------ Material provided
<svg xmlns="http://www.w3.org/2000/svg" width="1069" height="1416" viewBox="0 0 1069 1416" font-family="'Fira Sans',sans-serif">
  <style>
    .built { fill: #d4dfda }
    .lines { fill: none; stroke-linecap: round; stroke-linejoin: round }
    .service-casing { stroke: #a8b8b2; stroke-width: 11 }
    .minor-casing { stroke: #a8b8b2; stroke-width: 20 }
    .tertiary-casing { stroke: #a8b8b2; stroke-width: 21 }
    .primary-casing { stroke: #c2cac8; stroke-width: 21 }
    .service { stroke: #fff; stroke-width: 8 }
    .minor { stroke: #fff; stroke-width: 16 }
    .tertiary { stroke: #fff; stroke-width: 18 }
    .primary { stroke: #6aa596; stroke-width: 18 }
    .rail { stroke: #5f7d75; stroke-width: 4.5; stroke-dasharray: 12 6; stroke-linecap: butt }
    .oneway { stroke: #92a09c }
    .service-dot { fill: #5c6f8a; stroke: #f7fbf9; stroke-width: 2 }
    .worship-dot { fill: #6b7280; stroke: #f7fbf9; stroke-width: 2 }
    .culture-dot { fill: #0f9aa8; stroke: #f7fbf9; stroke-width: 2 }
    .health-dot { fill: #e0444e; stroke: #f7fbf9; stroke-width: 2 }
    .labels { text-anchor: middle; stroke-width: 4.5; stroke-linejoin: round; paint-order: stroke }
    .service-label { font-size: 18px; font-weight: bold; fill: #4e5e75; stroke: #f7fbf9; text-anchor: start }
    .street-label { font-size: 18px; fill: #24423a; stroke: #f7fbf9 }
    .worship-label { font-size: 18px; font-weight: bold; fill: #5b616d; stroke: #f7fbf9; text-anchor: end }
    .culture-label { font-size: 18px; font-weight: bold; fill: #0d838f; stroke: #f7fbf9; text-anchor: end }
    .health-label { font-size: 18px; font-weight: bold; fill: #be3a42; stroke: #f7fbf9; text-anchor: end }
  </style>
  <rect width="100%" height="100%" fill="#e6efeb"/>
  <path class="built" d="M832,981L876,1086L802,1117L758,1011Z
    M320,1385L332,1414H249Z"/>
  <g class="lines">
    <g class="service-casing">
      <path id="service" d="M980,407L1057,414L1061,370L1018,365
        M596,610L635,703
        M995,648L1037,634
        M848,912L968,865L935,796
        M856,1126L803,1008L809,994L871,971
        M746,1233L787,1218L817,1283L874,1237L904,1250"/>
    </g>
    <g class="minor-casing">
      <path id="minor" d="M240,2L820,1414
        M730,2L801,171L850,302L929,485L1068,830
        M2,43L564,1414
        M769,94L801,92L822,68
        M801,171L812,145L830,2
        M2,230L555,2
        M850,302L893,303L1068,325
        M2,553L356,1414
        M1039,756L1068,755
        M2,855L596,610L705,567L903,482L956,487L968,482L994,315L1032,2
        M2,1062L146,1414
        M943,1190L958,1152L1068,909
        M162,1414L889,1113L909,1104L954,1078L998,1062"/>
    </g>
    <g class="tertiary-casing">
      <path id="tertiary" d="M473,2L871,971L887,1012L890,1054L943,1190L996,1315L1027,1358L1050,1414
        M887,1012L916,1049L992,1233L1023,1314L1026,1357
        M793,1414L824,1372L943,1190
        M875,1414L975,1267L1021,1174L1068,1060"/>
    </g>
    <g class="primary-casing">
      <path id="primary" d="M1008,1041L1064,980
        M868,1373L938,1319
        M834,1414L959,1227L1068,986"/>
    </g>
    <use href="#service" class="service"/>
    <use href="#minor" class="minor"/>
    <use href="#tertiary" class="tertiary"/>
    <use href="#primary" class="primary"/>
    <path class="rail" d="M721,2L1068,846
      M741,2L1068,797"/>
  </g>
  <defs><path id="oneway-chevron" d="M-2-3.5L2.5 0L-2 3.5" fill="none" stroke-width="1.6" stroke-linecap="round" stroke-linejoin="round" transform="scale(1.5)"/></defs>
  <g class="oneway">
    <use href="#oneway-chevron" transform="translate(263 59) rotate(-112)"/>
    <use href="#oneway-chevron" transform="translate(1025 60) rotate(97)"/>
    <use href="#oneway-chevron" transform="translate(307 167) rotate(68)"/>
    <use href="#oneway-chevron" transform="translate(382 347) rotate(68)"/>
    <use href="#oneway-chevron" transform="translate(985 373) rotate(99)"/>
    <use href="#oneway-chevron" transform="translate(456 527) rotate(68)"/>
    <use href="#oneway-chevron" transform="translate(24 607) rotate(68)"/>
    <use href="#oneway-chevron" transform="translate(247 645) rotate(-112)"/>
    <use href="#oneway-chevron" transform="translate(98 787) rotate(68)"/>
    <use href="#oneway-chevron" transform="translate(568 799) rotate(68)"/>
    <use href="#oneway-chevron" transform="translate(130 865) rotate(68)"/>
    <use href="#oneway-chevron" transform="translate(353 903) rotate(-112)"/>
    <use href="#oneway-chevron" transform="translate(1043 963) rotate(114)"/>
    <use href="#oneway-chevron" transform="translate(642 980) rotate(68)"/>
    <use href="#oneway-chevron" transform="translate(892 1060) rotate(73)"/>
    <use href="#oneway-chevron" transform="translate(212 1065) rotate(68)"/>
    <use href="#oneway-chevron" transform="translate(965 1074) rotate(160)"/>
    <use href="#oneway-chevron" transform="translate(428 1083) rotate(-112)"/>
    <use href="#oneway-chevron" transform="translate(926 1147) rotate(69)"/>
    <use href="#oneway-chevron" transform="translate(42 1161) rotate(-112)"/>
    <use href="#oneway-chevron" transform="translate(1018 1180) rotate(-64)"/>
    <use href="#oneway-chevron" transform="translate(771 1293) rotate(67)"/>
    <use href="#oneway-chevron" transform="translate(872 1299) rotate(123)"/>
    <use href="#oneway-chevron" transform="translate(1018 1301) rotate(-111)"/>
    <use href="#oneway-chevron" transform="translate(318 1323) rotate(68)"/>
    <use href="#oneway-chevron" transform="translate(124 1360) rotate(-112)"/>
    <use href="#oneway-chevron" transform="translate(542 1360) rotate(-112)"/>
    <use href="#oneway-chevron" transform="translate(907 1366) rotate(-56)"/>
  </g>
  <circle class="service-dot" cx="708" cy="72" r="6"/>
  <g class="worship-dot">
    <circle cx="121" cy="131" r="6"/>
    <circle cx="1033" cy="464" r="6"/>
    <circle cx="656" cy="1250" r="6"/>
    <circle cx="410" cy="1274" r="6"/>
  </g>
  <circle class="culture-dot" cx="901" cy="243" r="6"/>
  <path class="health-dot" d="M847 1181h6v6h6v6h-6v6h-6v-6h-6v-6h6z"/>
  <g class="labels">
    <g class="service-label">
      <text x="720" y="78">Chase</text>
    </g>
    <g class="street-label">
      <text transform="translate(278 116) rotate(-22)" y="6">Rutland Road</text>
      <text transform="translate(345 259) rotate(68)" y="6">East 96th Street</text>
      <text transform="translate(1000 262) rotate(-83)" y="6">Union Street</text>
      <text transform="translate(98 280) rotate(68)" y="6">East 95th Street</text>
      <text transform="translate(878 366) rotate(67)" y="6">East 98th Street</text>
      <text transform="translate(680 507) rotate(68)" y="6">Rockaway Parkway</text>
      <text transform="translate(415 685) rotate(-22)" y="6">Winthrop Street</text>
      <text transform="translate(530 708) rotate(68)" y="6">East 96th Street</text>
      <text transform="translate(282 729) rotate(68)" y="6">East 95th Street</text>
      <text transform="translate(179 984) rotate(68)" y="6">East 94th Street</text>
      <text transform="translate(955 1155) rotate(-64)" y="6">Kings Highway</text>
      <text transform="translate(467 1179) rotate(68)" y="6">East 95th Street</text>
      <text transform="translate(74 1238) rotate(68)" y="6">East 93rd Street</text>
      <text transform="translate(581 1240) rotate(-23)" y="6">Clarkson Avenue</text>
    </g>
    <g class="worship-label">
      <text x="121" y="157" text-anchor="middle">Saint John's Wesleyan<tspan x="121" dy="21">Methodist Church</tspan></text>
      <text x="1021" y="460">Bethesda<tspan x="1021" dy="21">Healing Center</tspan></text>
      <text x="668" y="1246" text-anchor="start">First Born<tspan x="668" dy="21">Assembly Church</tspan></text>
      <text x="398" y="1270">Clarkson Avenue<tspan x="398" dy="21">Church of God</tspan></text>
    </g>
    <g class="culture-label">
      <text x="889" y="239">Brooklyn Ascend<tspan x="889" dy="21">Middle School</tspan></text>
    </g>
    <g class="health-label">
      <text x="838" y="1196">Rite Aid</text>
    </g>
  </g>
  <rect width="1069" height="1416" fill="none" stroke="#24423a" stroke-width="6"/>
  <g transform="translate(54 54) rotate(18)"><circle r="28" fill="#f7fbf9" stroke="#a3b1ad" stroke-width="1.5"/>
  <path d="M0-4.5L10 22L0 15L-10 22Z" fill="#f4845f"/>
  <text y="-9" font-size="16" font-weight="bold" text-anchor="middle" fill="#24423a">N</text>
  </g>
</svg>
------------
The task
Read through the data above. Report each line that has the word "lines".

Solved problem
    .lines { fill: none; stroke-linecap: round; stroke-linejoin: round }
  <g class="lines">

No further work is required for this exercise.